Task list:
1. Please repeat the part of the St. Petersburg events listing between "Sunday, Oct. 26" and "the clubs website.", inclusive.
2. Write what comes next in the St. Petersburg events listing, starting after its last sentence.

Source document:

>>>>>

AVA Expo, the eighth edition of the event revolving around all things pop, returns to Lenexpo this weekend. Geeks, nerds, dweebs and dorks will have their chance to talk science fiction and explore a variety of international pop culture. Tickets for the event can be purchased on their website at avaexpo.ru.



Sunday, Oct. 26


Zenit St. Petersburg returns home for the first time in nearly a month as they host Mordovia Saransk in a Russian Premier League game. Currently at the top of the league thanks to their undefeated start to the season, the northern club hopes to extend the gap between them and second-place CSKA Moscow and win the title for the first time in three years. Tickets are available at the stadium box office or on the clubs website.

<<<<<

Entries shown:
>>>>>

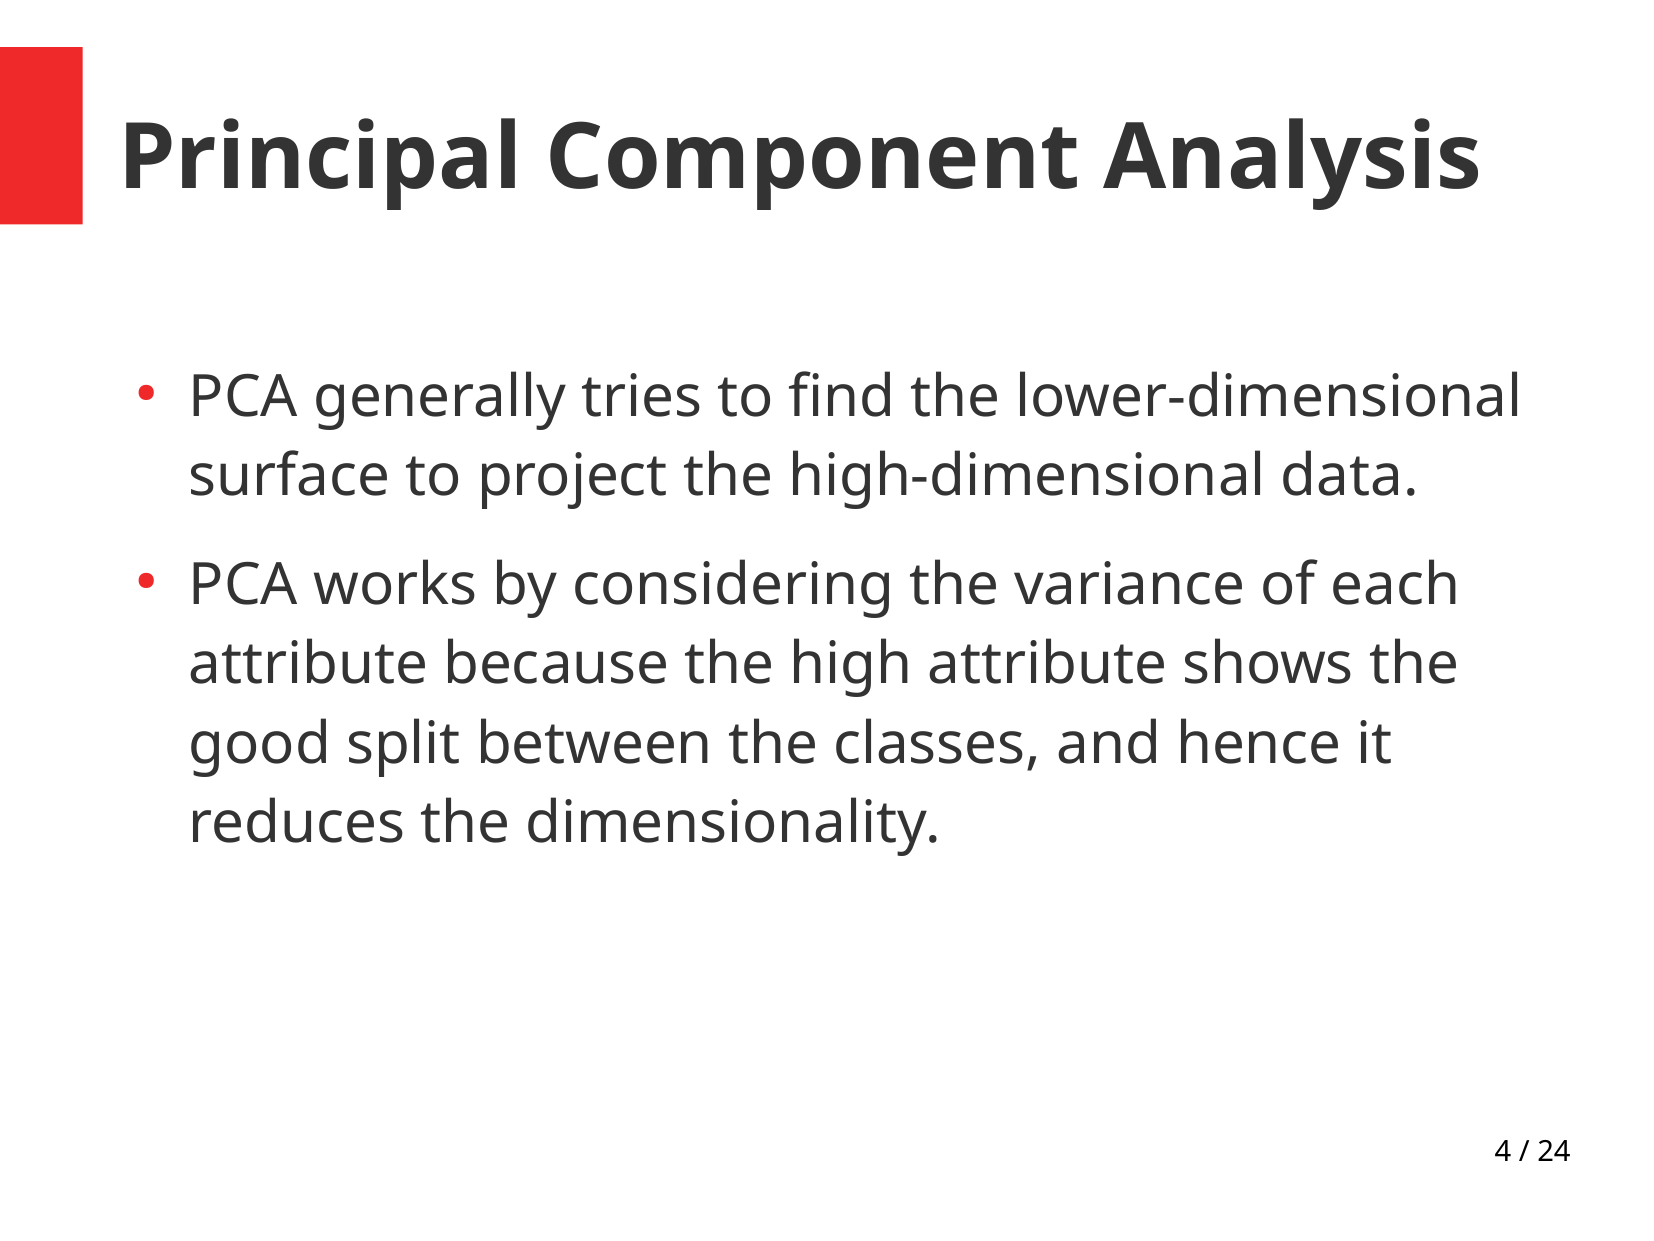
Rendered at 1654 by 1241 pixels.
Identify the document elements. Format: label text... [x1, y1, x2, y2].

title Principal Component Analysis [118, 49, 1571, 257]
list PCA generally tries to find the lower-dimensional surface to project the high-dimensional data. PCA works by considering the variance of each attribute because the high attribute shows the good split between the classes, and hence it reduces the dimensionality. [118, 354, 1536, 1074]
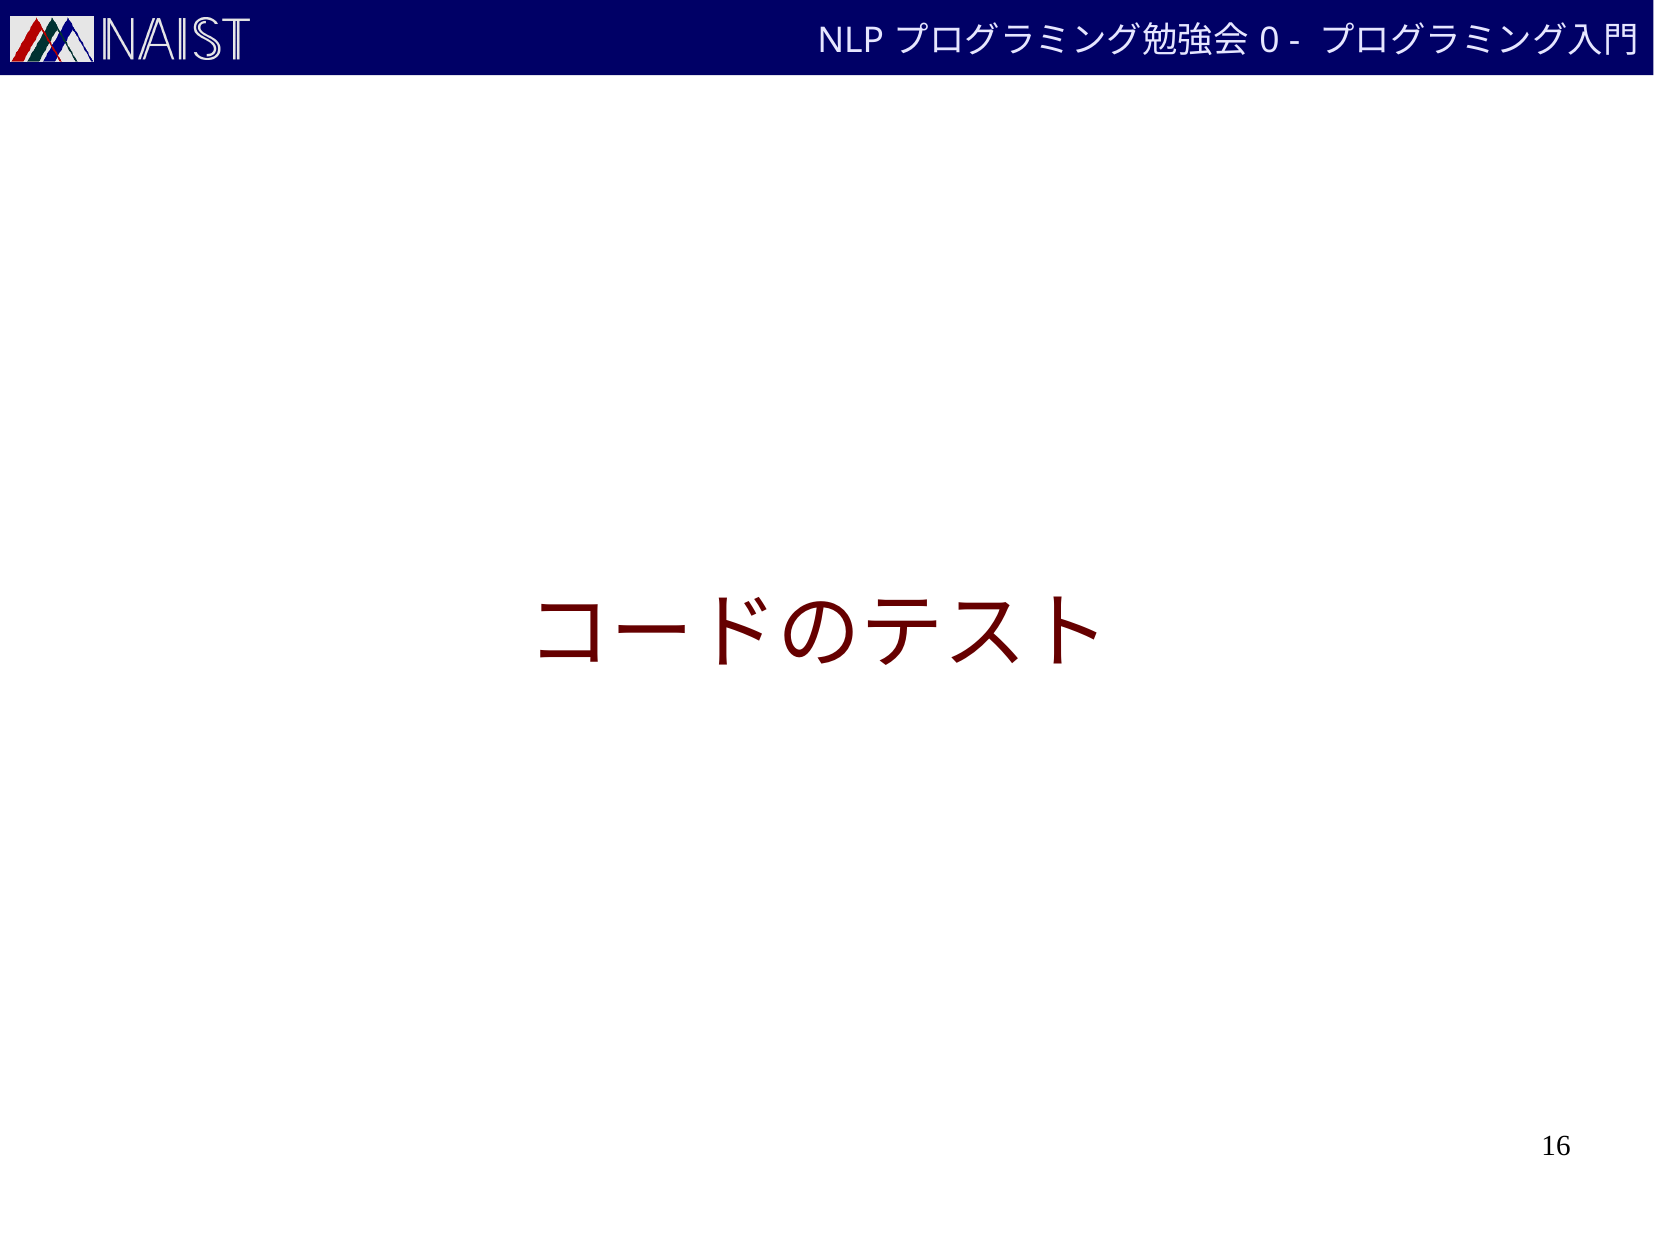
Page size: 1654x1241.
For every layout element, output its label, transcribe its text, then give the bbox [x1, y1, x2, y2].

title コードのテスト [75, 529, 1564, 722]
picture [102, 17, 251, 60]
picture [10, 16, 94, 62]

<<<<<

Per-task answers:
1.
Sunday, Oct. 26


Zenit St. Petersburg returns home for the first time in nearly a month as they host Mordovia Saransk in a Russian Premier League game. Currently at the top of the league thanks to their undefeated start to the season, the northern club hopes to extend the gap between them and second-place CSKA Moscow and win the title for the first time in three years. Tickets are available at the stadium box office or on the clubs website.

2.
Monday, Oct. 27


Today marks the end of the art exhibit Neophobia at the Erarta Museum. Artists Alexey Semichov and Andrei Kuzmin took a neo-modernist approach to represent the array of fears that are ever-present throughout our lives. Tickets are 200 rubles ($4.90).



Tuesday, Oct. 28


The Domina Prestige St. Petersburg hotel plays host to SPIBAs Marketing and Communications Committees round table discussion on Government Relations Practices in Russia this morning. The discussion starts at 9:30 a.m. and participation must be confirmed by Oct. 24.